For walk directions click here. For GPX click here. For map click here.

This walk has not had a Saturday outing since 2012, and as far as I can see has never been done in bluebell time despite being listed on the Where to find Flowers page as having "several attractive small bluebell woods". This is also fertile territory for other kinds of floral and spring delights, since this is essentially the chalk downland of the North Downs. Just after lunch it passes Downe House, home of Charles Darwin, which can be visited.

For lunch you have a choice of two pubs in Downe - the George & Dragon or the Queen's Head, both 4.8 miles into the walk. Somewhat mysteriously the walk directions do not mention a further choice 1.6 miles further on, which is the Blacksmith's Arms in Cudham, which is only very slightly off the route and seems to do food all afternoon.

If this walk has one weakness, it is that its tea stop, the self-service Arthur's Restaurant in Coolings Garden Centre, shuts at the cruelly early hour of 4.30pm. It is 1.6 miles from the end of the walk, so 5.1 miles from Downe or 3.5 miles from Cudham. Otherwise one is reliant on one of two "locals" pubs nearby (don't ask if they do Earl Grey...).

There is a report that a section across the golf course at the start and end of the walk is being prepared for housing development, with the path across the site fenced.

Trains back from Knockholt go at 13 and 43 past. Don't forget to tap in!

3 comments:

Anonymous said...

Hi Guys I did this walk back in January and yes the golf course has been sold for housing development. The lovely chest nut trees are gone. Fences everywhere but there is a path but rather restricted path. It was extremely muddy in winter due to the extensive digging etc. Still a very good walk for Boundary 6 with fair bit of hills to challenge you. Should have some good bluebell patches as I recall about 5 years when I did it in blue bell season. Did the Holmwood to Gomshall with Leith rhododenrous extension. Flowers still got a week to go before full bloom. Sorry Marcus I skip your Tring walk. Enjoy the Knockholt walk as I did.
Monica.
P/S Walker saw 2 types of violet common dog violet and wood violet.

Walker said...

I belatedly realised that the best ticket for this walk would have been a six zone travelcard purchased with a Network Card - £8.60 or so: a big discount on the £12.80 daily cap for zone 1 to 6 on Oyster. Oh well...

14 assembled on the platform for this walk and one late starter caught us at lunch, so N=15 in all. Odd spots of rain early on and a teensy bit of brightness in the early afternoon apart, the weather was w=cool-grey-cloud. A bit disappointing. Only one inert butterfly seen and birdsong was very muted: a big contrast to last weekend.

The fenced bit across the now abandoned (yippee!) golf course was just a line of fence posts, which helpfully indicated the path. If there are indeed plans to build housing here, there is no sign of any progress being made. In truth more housing might cheer the rather nothing-y area around the station up. Any chance that the development could include a cafe open to 7pm, do you think?

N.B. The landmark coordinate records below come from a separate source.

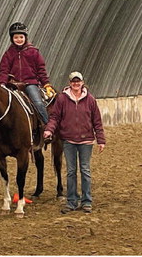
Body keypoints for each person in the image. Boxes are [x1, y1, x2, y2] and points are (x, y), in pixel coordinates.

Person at [43, 71, 106, 214]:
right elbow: (55, 117)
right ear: (69, 83)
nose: (75, 84)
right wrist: (49, 130)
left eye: (78, 81)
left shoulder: (90, 100)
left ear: (82, 82)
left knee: (85, 170)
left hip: (86, 140)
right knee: (71, 172)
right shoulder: (62, 99)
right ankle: (71, 201)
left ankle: (86, 201)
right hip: (69, 140)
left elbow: (97, 121)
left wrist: (100, 140)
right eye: (73, 81)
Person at [0, 22, 55, 124]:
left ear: (25, 37)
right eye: (16, 37)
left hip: (30, 83)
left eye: (21, 37)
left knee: (38, 103)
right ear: (12, 39)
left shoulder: (33, 52)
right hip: (13, 84)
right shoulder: (8, 54)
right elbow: (4, 70)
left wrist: (46, 84)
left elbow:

In Downe the George & Dragon had five frowning locals: the Queen’s Head was much more inviting and served nice food cheerfully. Its most famous regular (a former leader of UKIP) has not been seen for a while, apparently.

Thus far we had had some nice-ish patches of bluebells and an encounter with three cheerful goats, plus two dogs who had a trick of throwing their toy over the fence for passers-by to throw back. But as the walk poster I worried that we might not get any big-hitting bluebell woods. But mid afternoon we came upon a stunner - just by Let’s Green. Two walkers did a short cut at this point.

For the rest of us - well, OK, mainly for me - the big anxiety after this was whether we would get to tea in time, but we did, arriving at 4pm and managing to penetrate the vast and extravagantly well- stocked labyrinth that is Coolings Garden Centre to find its lovely self-service tea room. Nice cakes, big pots of tea. Then down to the station to get whatever train we got. Perhaps they could also add a pub to that housing development so the walking day does not have to end so abruptly.

Anonymous said...

Thank you for the ticket advice, will be useful for future walks.